[Document understanding data]
····················

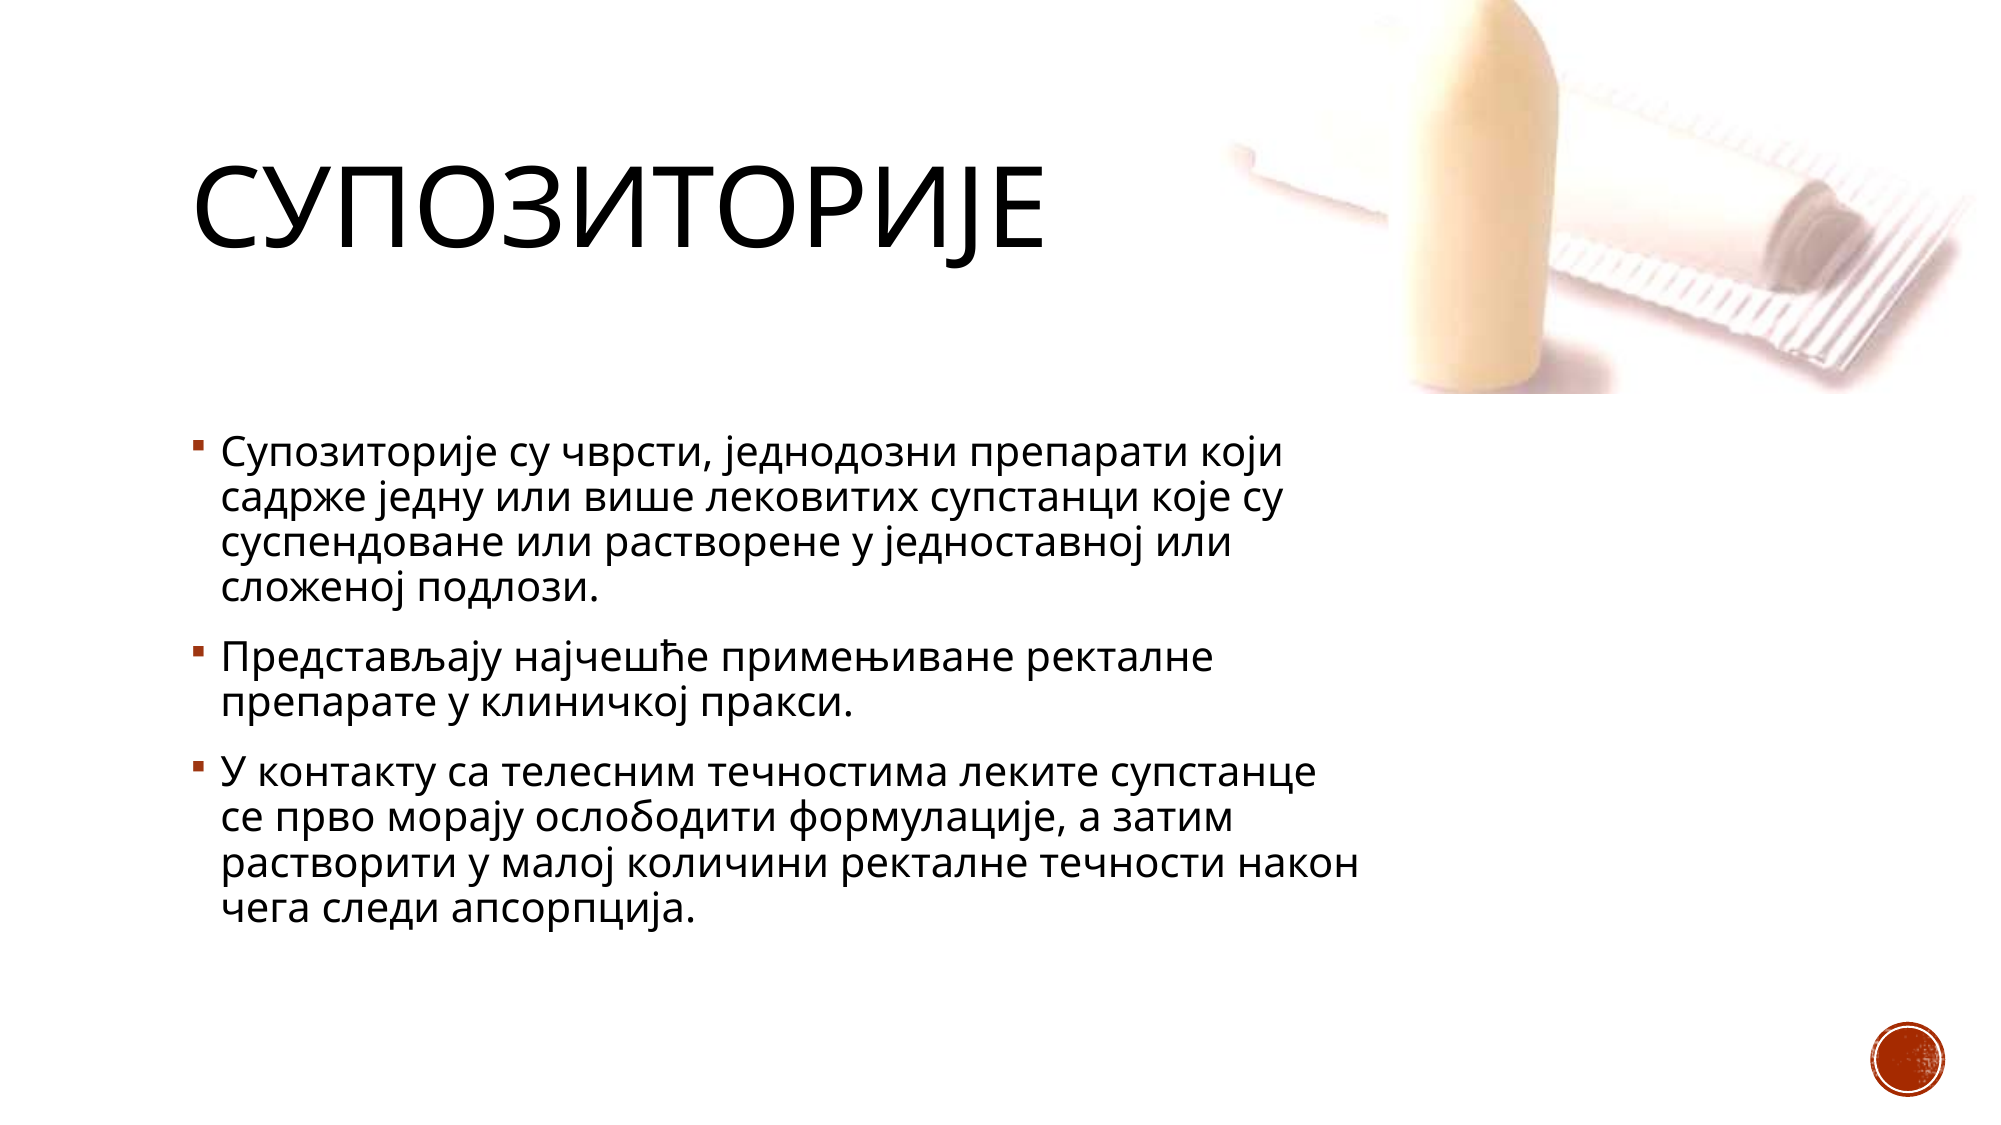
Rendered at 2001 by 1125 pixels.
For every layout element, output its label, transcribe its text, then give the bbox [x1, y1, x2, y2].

picture [1193, 0, 1980, 394]
title СУПОЗИТОРИЈЕ [175, 79, 1192, 344]
list Супозиторије су чврсти, једнодозни препарати који садрже једну или више лековитих супстанци које су суспендоване или растворене у једноставној или сложеној подлози. Представљају најчешће примењиване ректалне препарате у клиничкој пракси. У контакту са телесним течностима леките супстанце се прво морају ослободити формулације, а затим растворити у малој количини ректалне течности након чега следи апсорпција. [175, 348, 1376, 1013]
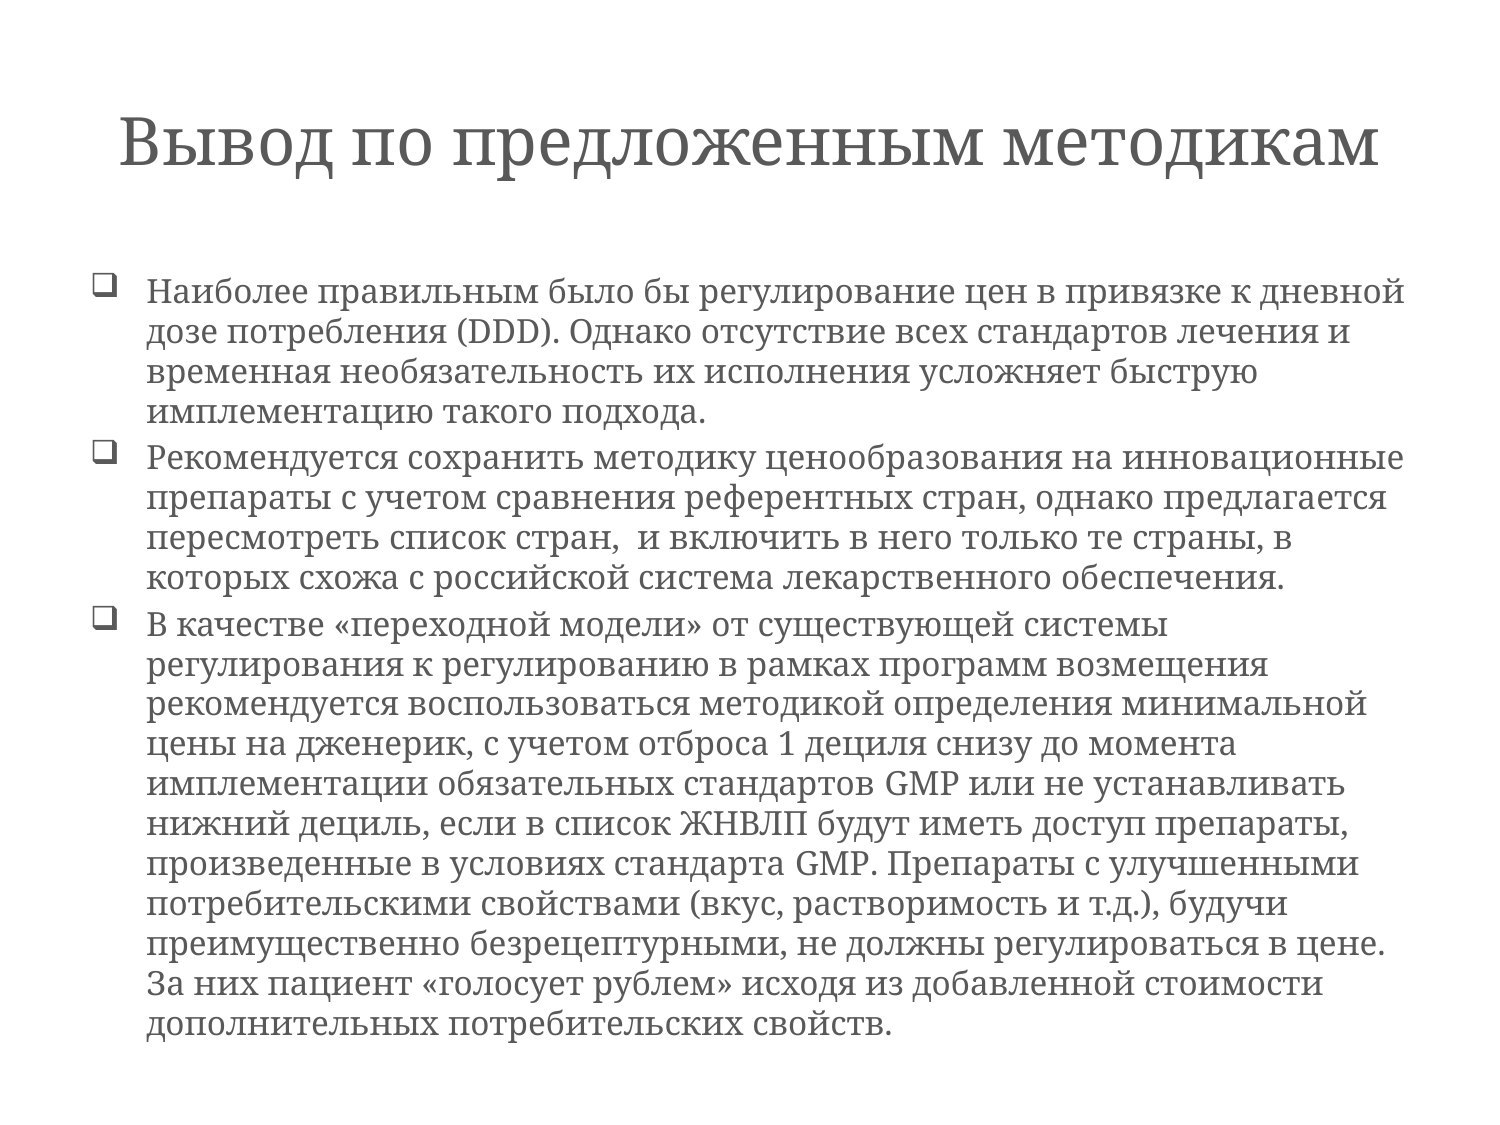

····················

-- Exercise requirements --
Pictures aside, return all the entries above exactly.

-- Solution to the problem --
Rendered at 2001 by 1125 pixels.
For every layout element, output its label, transcribe its text, then give the bbox [x1, y1, x2, y2].

picture [1193, 0, 1980, 394]
title СУПОЗИТОРИЈЕ [175, 79, 1192, 344]
list Супозиторије су чврсти, једнодозни препарати који садрже једну или више лековитих супстанци које су суспендоване или растворене у једноставној или сложеној подлози. Представљају најчешће примењиване ректалне препарате у клиничкој пракси. У контакту са телесним течностима леките супстанце се прво морају ослободити формулације, а затим растворити у малој количини ректалне течности након чега следи апсорпција. [175, 348, 1376, 1013]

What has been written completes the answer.